* [Required action]: Each entry below should be restated word for word, without any picture it contains.

Saved entries:

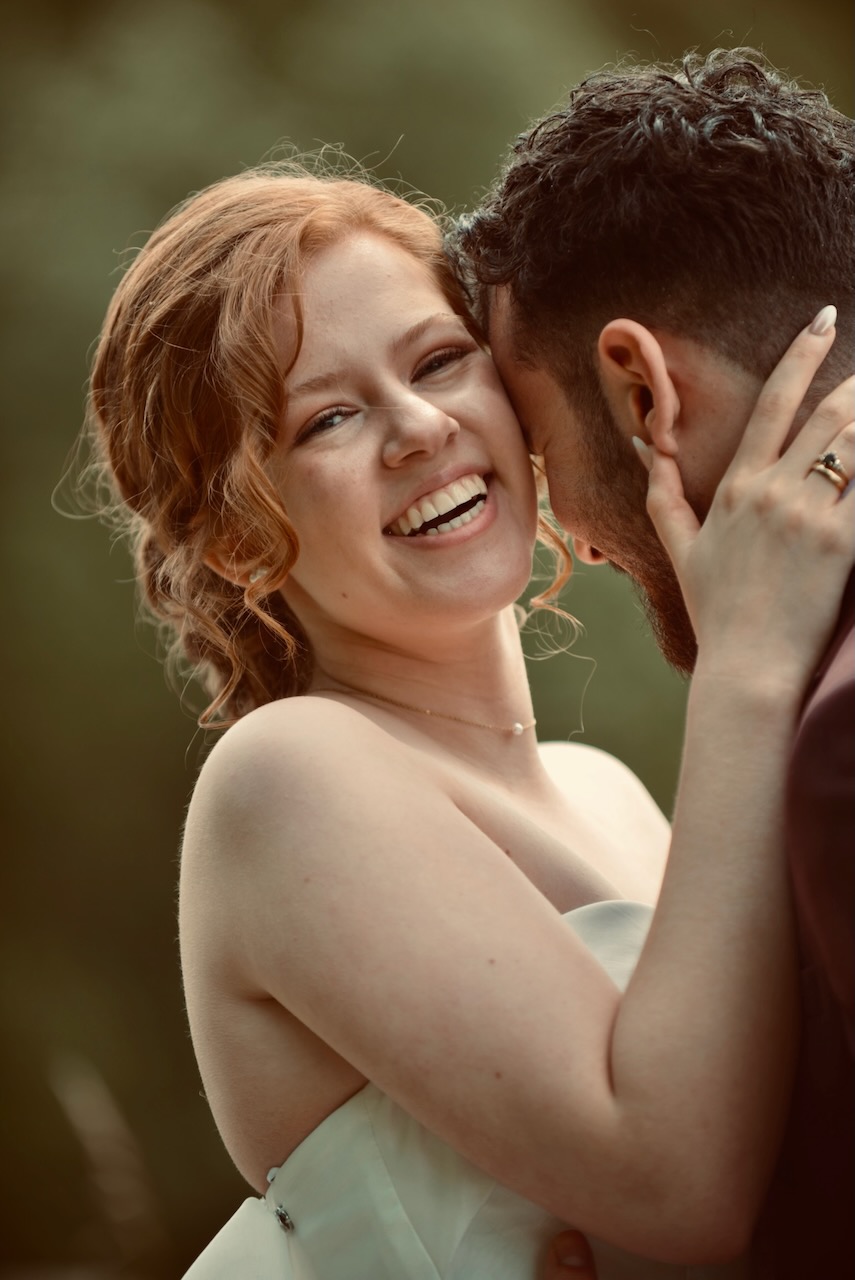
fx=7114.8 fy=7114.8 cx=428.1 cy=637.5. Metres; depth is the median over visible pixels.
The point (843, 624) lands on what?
man
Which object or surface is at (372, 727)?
woman
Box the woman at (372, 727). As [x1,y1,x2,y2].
[78,159,851,1279]
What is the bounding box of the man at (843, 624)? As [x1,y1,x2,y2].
[446,40,854,1279]

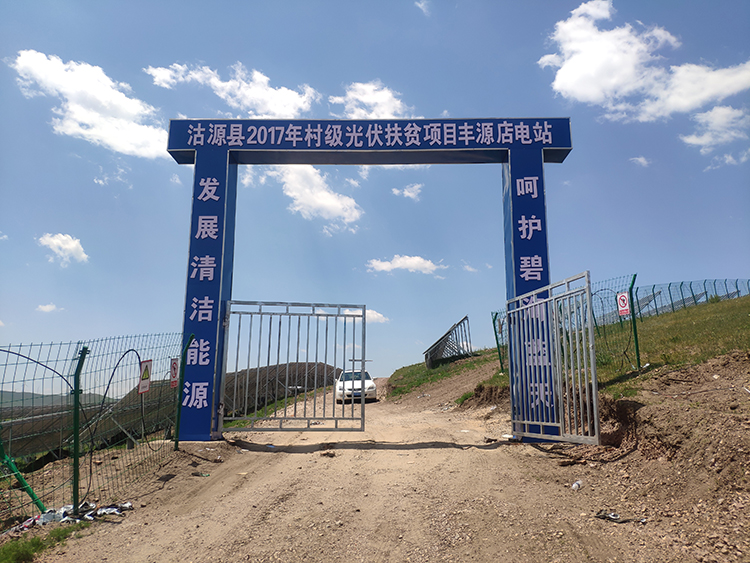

* [Task output]:
fx=7114.8 fy=7114.8 cx=428.1 cy=637.5. Metres; depth is the median over visible pixels.
The point (843, 624) lands on what?
man
Which object or surface is at (372, 727)?
woman
Box the woman at (372, 727). As [x1,y1,x2,y2].
[78,159,851,1279]
What is the bounding box of the man at (843, 624)? As [x1,y1,x2,y2].
[446,40,854,1279]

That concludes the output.